— Exercise requirements —
Copy each of the rows below word for word, with no changes.

---------- Data

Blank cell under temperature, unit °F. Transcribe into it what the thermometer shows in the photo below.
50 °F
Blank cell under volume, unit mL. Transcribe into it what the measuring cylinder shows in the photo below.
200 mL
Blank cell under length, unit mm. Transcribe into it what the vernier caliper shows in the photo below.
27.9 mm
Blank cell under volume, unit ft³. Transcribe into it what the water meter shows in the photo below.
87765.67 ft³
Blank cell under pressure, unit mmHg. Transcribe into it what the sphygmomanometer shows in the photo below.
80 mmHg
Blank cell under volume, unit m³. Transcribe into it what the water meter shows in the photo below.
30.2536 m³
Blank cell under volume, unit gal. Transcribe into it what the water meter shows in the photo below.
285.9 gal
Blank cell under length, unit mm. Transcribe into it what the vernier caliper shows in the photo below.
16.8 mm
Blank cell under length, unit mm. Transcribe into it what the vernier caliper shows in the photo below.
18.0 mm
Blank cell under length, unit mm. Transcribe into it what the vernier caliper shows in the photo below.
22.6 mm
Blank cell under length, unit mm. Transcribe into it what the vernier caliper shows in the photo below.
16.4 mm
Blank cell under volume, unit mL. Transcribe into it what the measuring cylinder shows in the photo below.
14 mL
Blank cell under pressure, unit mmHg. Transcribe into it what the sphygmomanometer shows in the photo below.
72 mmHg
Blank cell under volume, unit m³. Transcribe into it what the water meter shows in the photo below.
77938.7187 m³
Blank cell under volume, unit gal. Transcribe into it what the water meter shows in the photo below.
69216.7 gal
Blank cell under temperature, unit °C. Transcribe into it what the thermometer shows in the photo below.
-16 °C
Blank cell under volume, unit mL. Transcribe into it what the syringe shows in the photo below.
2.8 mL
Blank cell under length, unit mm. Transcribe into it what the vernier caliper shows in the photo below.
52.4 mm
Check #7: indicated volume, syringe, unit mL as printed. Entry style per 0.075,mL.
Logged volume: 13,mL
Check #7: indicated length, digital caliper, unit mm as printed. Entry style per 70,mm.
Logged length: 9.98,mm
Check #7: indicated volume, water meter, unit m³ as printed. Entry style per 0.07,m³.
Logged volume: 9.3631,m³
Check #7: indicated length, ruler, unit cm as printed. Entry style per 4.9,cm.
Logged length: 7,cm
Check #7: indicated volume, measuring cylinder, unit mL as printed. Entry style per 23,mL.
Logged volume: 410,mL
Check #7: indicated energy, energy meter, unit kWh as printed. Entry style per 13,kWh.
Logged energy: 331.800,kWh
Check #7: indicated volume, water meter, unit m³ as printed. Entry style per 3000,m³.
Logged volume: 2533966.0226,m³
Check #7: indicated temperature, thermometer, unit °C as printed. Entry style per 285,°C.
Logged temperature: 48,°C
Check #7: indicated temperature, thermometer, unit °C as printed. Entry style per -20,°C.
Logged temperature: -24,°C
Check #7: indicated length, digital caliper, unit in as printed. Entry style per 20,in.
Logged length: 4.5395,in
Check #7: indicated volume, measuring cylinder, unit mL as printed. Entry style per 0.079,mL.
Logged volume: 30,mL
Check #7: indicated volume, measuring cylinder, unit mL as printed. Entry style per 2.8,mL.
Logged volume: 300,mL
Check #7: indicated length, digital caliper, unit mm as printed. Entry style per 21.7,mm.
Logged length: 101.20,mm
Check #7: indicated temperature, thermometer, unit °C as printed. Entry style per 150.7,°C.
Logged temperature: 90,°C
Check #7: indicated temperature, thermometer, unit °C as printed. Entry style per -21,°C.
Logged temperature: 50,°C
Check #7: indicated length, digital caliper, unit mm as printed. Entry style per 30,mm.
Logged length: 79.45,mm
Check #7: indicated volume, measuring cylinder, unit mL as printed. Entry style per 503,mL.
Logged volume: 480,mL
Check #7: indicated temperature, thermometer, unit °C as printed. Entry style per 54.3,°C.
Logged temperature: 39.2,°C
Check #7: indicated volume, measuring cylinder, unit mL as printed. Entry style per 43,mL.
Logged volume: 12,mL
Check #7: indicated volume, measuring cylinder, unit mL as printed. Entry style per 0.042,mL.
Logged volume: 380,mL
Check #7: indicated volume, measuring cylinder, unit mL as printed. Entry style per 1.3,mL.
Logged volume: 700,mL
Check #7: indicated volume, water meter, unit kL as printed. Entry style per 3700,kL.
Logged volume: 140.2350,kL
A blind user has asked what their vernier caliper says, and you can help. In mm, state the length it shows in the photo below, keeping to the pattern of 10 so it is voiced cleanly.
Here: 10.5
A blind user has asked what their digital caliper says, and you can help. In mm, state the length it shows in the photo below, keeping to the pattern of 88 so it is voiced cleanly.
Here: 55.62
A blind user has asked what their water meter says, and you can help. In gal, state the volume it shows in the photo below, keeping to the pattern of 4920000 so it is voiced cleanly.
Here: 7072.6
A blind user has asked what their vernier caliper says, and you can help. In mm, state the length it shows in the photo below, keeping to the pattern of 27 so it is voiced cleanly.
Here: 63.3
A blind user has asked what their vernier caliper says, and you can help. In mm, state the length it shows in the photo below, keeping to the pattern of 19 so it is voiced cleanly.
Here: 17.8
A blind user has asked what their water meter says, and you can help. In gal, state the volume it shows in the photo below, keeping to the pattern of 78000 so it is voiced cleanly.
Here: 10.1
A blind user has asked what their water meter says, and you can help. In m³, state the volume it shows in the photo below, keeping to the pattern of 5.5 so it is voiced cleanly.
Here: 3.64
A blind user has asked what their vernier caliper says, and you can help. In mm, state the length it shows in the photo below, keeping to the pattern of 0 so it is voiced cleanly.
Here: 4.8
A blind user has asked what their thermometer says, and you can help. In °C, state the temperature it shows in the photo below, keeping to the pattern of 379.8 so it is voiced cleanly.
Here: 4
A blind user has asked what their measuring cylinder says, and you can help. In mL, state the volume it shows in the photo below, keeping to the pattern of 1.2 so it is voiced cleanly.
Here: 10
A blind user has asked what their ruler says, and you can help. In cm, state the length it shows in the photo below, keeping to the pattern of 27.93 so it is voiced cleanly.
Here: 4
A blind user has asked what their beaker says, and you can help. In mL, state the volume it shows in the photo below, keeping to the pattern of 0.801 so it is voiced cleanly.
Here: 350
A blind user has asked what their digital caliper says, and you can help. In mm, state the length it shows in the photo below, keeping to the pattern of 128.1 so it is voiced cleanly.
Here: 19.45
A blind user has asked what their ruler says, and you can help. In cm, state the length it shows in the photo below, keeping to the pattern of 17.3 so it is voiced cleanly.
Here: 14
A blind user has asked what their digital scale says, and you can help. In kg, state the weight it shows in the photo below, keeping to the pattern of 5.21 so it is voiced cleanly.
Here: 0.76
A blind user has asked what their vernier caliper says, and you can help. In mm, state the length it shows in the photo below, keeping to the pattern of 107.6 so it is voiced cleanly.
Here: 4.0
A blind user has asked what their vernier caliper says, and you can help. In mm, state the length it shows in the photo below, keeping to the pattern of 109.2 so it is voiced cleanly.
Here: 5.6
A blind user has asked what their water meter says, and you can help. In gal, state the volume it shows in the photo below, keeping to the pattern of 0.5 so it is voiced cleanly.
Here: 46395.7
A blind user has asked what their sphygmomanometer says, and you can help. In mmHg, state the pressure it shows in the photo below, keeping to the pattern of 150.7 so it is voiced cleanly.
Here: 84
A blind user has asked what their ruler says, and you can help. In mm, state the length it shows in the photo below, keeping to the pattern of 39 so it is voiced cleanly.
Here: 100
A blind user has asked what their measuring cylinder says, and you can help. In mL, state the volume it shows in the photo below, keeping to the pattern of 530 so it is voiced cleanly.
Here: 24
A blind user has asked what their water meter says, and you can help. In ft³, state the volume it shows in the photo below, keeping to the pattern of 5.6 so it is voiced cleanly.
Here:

--------------------

— Solution for this task —
Blank cell under temperature, unit °F. Transcribe into it what the thermometer shows in the photo below.
50 °F
Blank cell under volume, unit mL. Transcribe into it what the measuring cylinder shows in the photo below.
200 mL
Blank cell under length, unit mm. Transcribe into it what the vernier caliper shows in the photo below.
27.9 mm
Blank cell under volume, unit ft³. Transcribe into it what the water meter shows in the photo below.
87765.67 ft³
Blank cell under pressure, unit mmHg. Transcribe into it what the sphygmomanometer shows in the photo below.
80 mmHg
Blank cell under volume, unit m³. Transcribe into it what the water meter shows in the photo below.
30.2536 m³
Blank cell under volume, unit gal. Transcribe into it what the water meter shows in the photo below.
285.9 gal
Blank cell under length, unit mm. Transcribe into it what the vernier caliper shows in the photo below.
16.8 mm
Blank cell under length, unit mm. Transcribe into it what the vernier caliper shows in the photo below.
18.0 mm
Blank cell under length, unit mm. Transcribe into it what the vernier caliper shows in the photo below.
22.6 mm
Blank cell under length, unit mm. Transcribe into it what the vernier caliper shows in the photo below.
16.4 mm
Blank cell under volume, unit mL. Transcribe into it what the measuring cylinder shows in the photo below.
14 mL
Blank cell under pressure, unit mmHg. Transcribe into it what the sphygmomanometer shows in the photo below.
72 mmHg
Blank cell under volume, unit m³. Transcribe into it what the water meter shows in the photo below.
77938.7187 m³
Blank cell under volume, unit gal. Transcribe into it what the water meter shows in the photo below.
69216.7 gal
Blank cell under temperature, unit °C. Transcribe into it what the thermometer shows in the photo below.
-16 °C
Blank cell under volume, unit mL. Transcribe into it what the syringe shows in the photo below.
2.8 mL
Blank cell under length, unit mm. Transcribe into it what the vernier caliper shows in the photo below.
52.4 mm
Check #7: indicated volume, syringe, unit mL as printed. Entry style per 0.075,mL.
Logged volume: 13,mL
Check #7: indicated length, digital caliper, unit mm as printed. Entry style per 70,mm.
Logged length: 9.98,mm
Check #7: indicated volume, water meter, unit m³ as printed. Entry style per 0.07,m³.
Logged volume: 9.3631,m³
Check #7: indicated length, ruler, unit cm as printed. Entry style per 4.9,cm.
Logged length: 7,cm
Check #7: indicated volume, measuring cylinder, unit mL as printed. Entry style per 23,mL.
Logged volume: 410,mL
Check #7: indicated energy, energy meter, unit kWh as printed. Entry style per 13,kWh.
Logged energy: 331.800,kWh
Check #7: indicated volume, water meter, unit m³ as printed. Entry style per 3000,m³.
Logged volume: 2533966.0226,m³
Check #7: indicated temperature, thermometer, unit °C as printed. Entry style per 285,°C.
Logged temperature: 48,°C
Check #7: indicated temperature, thermometer, unit °C as printed. Entry style per -20,°C.
Logged temperature: -24,°C
Check #7: indicated length, digital caliper, unit in as printed. Entry style per 20,in.
Logged length: 4.5395,in
Check #7: indicated volume, measuring cylinder, unit mL as printed. Entry style per 0.079,mL.
Logged volume: 30,mL
Check #7: indicated volume, measuring cylinder, unit mL as printed. Entry style per 2.8,mL.
Logged volume: 300,mL
Check #7: indicated length, digital caliper, unit mm as printed. Entry style per 21.7,mm.
Logged length: 101.20,mm
Check #7: indicated temperature, thermometer, unit °C as printed. Entry style per 150.7,°C.
Logged temperature: 90,°C
Check #7: indicated temperature, thermometer, unit °C as printed. Entry style per -21,°C.
Logged temperature: 50,°C
Check #7: indicated length, digital caliper, unit mm as printed. Entry style per 30,mm.
Logged length: 79.45,mm
Check #7: indicated volume, measuring cylinder, unit mL as printed. Entry style per 503,mL.
Logged volume: 480,mL
Check #7: indicated temperature, thermometer, unit °C as printed. Entry style per 54.3,°C.
Logged temperature: 39.2,°C
Check #7: indicated volume, measuring cylinder, unit mL as printed. Entry style per 43,mL.
Logged volume: 12,mL
Check #7: indicated volume, measuring cylinder, unit mL as printed. Entry style per 0.042,mL.
Logged volume: 380,mL
Check #7: indicated volume, measuring cylinder, unit mL as printed. Entry style per 1.3,mL.
Logged volume: 700,mL
Check #7: indicated volume, water meter, unit kL as printed. Entry style per 3700,kL.
Logged volume: 140.2350,kL
A blind user has asked what their vernier caliper says, and you can help. In mm, state the length it shows in the photo below, keeping to the pattern of 10 so it is voiced cleanly.
Here: 10.5
A blind user has asked what their digital caliper says, and you can help. In mm, state the length it shows in the photo below, keeping to the pattern of 88 so it is voiced cleanly.
Here: 55.62
A blind user has asked what their water meter says, and you can help. In gal, state the volume it shows in the photo below, keeping to the pattern of 4920000 so it is voiced cleanly.
Here: 7072.6
A blind user has asked what their vernier caliper says, and you can help. In mm, state the length it shows in the photo below, keeping to the pattern of 27 so it is voiced cleanly.
Here: 63.3
A blind user has asked what their vernier caliper says, and you can help. In mm, state the length it shows in the photo below, keeping to the pattern of 19 so it is voiced cleanly.
Here: 17.8
A blind user has asked what their water meter says, and you can help. In gal, state the volume it shows in the photo below, keeping to the pattern of 78000 so it is voiced cleanly.
Here: 10.1
A blind user has asked what their water meter says, and you can help. In m³, state the volume it shows in the photo below, keeping to the pattern of 5.5 so it is voiced cleanly.
Here: 3.64
A blind user has asked what their vernier caliper says, and you can help. In mm, state the length it shows in the photo below, keeping to the pattern of 0 so it is voiced cleanly.
Here: 4.8
A blind user has asked what their thermometer says, and you can help. In °C, state the temperature it shows in the photo below, keeping to the pattern of 379.8 so it is voiced cleanly.
Here: 4
A blind user has asked what their measuring cylinder says, and you can help. In mL, state the volume it shows in the photo below, keeping to the pattern of 1.2 so it is voiced cleanly.
Here: 10
A blind user has asked what their ruler says, and you can help. In cm, state the length it shows in the photo below, keeping to the pattern of 27.93 so it is voiced cleanly.
Here: 4
A blind user has asked what their beaker says, and you can help. In mL, state the volume it shows in the photo below, keeping to the pattern of 0.801 so it is voiced cleanly.
Here: 350
A blind user has asked what their digital caliper says, and you can help. In mm, state the length it shows in the photo below, keeping to the pattern of 128.1 so it is voiced cleanly.
Here: 19.45
A blind user has asked what their ruler says, and you can help. In cm, state the length it shows in the photo below, keeping to the pattern of 17.3 so it is voiced cleanly.
Here: 14
A blind user has asked what their digital scale says, and you can help. In kg, state the weight it shows in the photo below, keeping to the pattern of 5.21 so it is voiced cleanly.
Here: 0.76
A blind user has asked what their vernier caliper says, and you can help. In mm, state the length it shows in the photo below, keeping to the pattern of 107.6 so it is voiced cleanly.
Here: 4.0
A blind user has asked what their vernier caliper says, and you can help. In mm, state the length it shows in the photo below, keeping to the pattern of 109.2 so it is voiced cleanly.
Here: 5.6
A blind user has asked what their water meter says, and you can help. In gal, state the volume it shows in the photo below, keeping to the pattern of 0.5 so it is voiced cleanly.
Here: 46395.7
A blind user has asked what their sphygmomanometer says, and you can help. In mmHg, state the pressure it shows in the photo below, keeping to the pattern of 150.7 so it is voiced cleanly.
Here: 84
A blind user has asked what their ruler says, and you can help. In mm, state the length it shows in the photo below, keeping to the pattern of 39 so it is voiced cleanly.
Here: 100
A blind user has asked what their measuring cylinder says, and you can help. In mL, state the volume it shows in the photo below, keeping to the pattern of 530 so it is voiced cleanly.
Here: 24
A blind user has asked what their water meter says, and you can help. In ft³, state the volume it shows in the photo below, keeping to the pattern of 5.6 so it is voiced cleanly.
Here:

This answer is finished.